Instructions to follow | Every line of the entries below from the one containing "acompañe la ambientación general. La carpa" to the one containing "chapas do costado", both ends included, must be written out exactly. No other line belongs in the answer.

Working data |
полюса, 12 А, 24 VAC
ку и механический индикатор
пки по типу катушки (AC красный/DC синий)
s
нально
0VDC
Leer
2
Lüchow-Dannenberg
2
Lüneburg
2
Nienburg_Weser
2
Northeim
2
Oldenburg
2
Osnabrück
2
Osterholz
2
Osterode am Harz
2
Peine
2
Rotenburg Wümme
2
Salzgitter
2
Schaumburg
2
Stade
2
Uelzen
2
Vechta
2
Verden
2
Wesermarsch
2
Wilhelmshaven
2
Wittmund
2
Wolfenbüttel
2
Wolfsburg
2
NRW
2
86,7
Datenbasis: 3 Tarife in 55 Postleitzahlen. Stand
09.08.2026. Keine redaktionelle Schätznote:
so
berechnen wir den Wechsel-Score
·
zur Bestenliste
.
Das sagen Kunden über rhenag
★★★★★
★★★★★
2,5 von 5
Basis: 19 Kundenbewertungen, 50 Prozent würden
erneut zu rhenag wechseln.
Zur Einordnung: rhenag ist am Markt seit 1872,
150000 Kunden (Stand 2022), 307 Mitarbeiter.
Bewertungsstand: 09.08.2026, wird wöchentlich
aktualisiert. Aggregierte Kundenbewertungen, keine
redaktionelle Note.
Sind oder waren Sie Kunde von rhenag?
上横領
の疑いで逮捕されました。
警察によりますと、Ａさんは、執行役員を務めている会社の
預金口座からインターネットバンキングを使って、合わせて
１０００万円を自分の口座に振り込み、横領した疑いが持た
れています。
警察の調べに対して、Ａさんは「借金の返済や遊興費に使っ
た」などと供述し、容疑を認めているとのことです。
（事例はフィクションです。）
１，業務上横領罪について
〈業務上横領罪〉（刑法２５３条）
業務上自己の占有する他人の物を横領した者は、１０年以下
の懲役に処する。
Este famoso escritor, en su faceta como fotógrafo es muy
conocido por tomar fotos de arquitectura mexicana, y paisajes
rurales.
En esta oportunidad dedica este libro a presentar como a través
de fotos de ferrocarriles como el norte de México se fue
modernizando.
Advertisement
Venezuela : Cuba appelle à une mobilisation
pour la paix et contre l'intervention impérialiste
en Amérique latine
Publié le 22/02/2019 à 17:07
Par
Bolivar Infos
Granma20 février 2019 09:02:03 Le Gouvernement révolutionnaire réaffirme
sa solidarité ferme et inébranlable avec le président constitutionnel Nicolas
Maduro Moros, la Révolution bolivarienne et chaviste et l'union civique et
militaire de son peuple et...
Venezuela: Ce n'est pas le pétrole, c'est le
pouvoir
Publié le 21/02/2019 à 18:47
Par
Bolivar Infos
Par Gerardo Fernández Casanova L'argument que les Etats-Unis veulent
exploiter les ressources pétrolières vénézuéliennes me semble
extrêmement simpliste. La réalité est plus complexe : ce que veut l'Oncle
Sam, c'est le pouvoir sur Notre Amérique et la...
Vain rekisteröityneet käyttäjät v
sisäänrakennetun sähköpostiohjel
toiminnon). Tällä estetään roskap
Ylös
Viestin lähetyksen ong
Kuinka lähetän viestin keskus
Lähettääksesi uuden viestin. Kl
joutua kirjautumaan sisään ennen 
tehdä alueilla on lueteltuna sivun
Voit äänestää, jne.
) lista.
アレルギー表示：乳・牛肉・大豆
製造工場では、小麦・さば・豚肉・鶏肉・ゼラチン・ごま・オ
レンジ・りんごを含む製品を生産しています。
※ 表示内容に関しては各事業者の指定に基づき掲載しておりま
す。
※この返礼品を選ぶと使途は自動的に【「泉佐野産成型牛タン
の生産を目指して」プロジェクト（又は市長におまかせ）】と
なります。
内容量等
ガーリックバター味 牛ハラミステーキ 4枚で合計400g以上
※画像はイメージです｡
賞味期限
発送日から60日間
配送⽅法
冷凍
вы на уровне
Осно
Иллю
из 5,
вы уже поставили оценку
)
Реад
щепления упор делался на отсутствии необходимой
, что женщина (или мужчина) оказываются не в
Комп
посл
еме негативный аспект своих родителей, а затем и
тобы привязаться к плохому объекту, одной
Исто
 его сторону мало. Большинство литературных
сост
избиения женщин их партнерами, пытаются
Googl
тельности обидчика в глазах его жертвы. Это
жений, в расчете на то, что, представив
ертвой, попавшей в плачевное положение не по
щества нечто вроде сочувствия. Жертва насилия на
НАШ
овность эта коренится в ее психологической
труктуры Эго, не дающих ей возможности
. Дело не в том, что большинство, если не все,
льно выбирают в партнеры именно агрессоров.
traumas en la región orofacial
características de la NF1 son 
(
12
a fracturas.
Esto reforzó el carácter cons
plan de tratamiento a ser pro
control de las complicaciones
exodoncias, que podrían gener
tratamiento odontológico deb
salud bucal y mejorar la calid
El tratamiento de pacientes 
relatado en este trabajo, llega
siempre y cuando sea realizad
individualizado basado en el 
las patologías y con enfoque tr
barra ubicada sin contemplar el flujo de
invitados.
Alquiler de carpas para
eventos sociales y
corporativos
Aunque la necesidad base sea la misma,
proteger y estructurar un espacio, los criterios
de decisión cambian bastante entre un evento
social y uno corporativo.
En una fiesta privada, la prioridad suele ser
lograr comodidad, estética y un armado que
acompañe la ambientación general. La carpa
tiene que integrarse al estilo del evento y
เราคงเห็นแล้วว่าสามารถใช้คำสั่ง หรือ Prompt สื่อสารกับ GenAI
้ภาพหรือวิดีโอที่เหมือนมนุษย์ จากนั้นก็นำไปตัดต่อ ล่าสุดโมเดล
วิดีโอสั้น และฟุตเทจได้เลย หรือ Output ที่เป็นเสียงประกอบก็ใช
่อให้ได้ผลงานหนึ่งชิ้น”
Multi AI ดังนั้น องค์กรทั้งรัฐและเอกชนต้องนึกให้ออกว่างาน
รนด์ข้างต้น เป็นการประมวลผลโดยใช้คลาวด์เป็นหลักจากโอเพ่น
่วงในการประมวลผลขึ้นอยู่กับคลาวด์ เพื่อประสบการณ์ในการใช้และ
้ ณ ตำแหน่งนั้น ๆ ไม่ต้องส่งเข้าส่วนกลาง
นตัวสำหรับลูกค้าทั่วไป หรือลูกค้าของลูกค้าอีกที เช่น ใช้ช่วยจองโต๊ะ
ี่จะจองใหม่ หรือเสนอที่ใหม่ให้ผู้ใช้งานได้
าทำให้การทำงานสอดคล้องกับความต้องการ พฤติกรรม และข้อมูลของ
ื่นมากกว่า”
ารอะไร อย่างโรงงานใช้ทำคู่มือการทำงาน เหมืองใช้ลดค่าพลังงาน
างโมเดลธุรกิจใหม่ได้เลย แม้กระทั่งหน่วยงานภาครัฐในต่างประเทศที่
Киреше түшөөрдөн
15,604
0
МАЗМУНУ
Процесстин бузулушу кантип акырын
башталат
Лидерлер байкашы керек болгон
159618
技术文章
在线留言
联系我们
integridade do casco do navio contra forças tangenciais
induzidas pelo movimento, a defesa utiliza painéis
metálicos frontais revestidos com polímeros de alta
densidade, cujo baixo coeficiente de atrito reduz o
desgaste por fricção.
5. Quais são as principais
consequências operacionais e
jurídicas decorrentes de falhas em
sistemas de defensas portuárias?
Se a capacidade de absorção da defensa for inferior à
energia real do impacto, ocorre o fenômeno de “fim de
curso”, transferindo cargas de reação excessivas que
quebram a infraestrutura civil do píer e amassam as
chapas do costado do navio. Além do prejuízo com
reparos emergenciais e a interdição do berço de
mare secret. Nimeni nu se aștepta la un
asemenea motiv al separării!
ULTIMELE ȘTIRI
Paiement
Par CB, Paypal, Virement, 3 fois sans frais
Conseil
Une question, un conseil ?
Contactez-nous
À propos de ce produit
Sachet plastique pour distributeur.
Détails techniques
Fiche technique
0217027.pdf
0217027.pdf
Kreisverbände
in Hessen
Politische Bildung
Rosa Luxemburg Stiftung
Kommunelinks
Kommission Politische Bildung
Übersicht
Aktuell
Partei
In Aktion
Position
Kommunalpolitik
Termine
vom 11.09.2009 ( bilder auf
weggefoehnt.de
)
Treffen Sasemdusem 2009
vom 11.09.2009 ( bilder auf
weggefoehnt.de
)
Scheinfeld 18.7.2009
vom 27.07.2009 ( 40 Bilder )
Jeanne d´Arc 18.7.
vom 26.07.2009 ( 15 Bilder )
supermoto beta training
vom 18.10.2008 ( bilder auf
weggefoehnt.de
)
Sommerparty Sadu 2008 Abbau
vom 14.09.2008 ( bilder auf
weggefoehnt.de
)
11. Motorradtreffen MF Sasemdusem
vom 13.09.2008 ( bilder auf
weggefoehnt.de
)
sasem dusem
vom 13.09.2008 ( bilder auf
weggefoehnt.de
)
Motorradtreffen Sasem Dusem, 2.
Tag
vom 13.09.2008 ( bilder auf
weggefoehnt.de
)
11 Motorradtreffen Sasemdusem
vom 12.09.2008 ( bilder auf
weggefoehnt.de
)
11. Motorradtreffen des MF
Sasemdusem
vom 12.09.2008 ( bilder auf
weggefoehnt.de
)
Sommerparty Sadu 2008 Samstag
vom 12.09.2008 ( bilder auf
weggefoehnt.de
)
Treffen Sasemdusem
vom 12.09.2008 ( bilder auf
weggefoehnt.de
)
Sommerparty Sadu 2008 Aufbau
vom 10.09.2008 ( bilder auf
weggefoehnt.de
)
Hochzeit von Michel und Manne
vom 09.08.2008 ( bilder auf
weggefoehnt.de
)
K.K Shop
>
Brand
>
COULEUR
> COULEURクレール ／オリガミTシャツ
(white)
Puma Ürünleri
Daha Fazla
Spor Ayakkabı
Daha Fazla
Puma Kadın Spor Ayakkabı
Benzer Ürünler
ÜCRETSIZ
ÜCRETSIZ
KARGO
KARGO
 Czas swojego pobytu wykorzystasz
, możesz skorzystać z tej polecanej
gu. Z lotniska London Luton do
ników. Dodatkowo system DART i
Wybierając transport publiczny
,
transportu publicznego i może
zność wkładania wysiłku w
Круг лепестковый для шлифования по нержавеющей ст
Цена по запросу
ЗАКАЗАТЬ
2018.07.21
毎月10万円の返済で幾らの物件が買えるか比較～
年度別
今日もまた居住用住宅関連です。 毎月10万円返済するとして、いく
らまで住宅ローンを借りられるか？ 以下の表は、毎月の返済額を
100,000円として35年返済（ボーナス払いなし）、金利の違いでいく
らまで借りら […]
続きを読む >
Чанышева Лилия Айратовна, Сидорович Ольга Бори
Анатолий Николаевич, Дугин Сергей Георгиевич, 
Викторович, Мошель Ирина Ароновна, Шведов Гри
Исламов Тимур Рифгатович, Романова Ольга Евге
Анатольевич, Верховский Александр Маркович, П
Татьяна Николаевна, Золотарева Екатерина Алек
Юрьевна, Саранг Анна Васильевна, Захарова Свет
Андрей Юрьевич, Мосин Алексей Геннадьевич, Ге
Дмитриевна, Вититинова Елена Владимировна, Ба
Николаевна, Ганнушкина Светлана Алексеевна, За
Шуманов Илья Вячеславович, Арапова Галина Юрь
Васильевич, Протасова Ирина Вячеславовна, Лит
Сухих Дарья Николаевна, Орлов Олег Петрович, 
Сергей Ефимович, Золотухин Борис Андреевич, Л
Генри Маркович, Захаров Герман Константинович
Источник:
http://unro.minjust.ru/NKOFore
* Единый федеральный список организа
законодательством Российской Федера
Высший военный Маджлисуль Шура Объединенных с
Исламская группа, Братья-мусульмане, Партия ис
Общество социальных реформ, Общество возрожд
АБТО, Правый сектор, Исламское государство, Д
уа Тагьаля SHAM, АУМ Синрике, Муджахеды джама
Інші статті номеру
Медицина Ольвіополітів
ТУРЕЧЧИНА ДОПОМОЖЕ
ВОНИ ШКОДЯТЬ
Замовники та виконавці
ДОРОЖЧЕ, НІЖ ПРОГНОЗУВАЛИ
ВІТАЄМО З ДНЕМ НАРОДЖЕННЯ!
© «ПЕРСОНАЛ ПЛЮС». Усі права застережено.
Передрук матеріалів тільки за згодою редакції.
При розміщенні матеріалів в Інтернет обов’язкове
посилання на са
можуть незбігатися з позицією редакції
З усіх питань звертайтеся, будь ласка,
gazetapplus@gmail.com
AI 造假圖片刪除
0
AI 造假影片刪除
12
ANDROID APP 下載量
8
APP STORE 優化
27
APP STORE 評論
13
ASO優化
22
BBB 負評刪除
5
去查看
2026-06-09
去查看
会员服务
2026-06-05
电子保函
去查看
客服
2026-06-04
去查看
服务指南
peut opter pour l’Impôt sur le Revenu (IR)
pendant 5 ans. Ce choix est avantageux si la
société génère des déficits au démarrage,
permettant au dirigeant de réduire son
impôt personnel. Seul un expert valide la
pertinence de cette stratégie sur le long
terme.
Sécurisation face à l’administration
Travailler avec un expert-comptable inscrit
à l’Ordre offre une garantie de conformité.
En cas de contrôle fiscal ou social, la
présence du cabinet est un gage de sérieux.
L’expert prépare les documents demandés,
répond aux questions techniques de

Answer to this problem |
acompañe la ambientación general. La carpa
tiene que integrarse al estilo del evento y
เราคงเห็นแล้วว่าสามารถใช้คำสั่ง หรือ Prompt สื่อสารกับ GenAI
้ภาพหรือวิดีโอที่เหมือนมนุษย์ จากนั้นก็นำไปตัดต่อ ล่าสุดโมเดล
วิดีโอสั้น และฟุตเทจได้เลย หรือ Output ที่เป็นเสียงประกอบก็ใช
่อให้ได้ผลงานหนึ่งชิ้น”
Multi AI ดังนั้น องค์กรทั้งรัฐและเอกชนต้องนึกให้ออกว่างาน
รนด์ข้างต้น เป็นการประมวลผลโดยใช้คลาวด์เป็นหลักจากโอเพ่น
่วงในการประมวลผลขึ้นอยู่กับคลาวด์ เพื่อประสบการณ์ในการใช้และ
้ ณ ตำแหน่งนั้น ๆ ไม่ต้องส่งเข้าส่วนกลาง
นตัวสำหรับลูกค้าทั่วไป หรือลูกค้าของลูกค้าอีกที เช่น ใช้ช่วยจองโต๊ะ
ี่จะจองใหม่ หรือเสนอที่ใหม่ให้ผู้ใช้งานได้
าทำให้การทำงานสอดคล้องกับความต้องการ พฤติกรรม และข้อมูลของ
ื่นมากกว่า”
ารอะไร อย่างโรงงานใช้ทำคู่มือการทำงาน เหมืองใช้ลดค่าพลังงาน
างโมเดลธุรกิจใหม่ได้เลย แม้กระทั่งหน่วยงานภาครัฐในต่างประเทศที่
Киреше түшөөрдөн
15,604
0
МАЗМУНУ
Процесстин бузулушу кантип акырын
башталат
Лидерлер байкашы керек болгон
159618
技术文章
在线留言
联系我们
integridade do casco do navio contra forças tangenciais
induzidas pelo movimento, a defesa utiliza painéis
metálicos frontais revestidos com polímeros de alta
densidade, cujo baixo coeficiente de atrito reduz o
desgaste por fricção.
5. Quais são as principais
consequências operacionais e
jurídicas decorrentes de falhas em
sistemas de defensas portuárias?
Se a capacidade de absorção da defensa for inferior à
energia real do impacto, ocorre o fenômeno de “fim de
curso”, transferindo cargas de reação excessivas que
quebram a infraestrutura civil do píer e amassam as
chapas do costado do navio. Além do prejuízo com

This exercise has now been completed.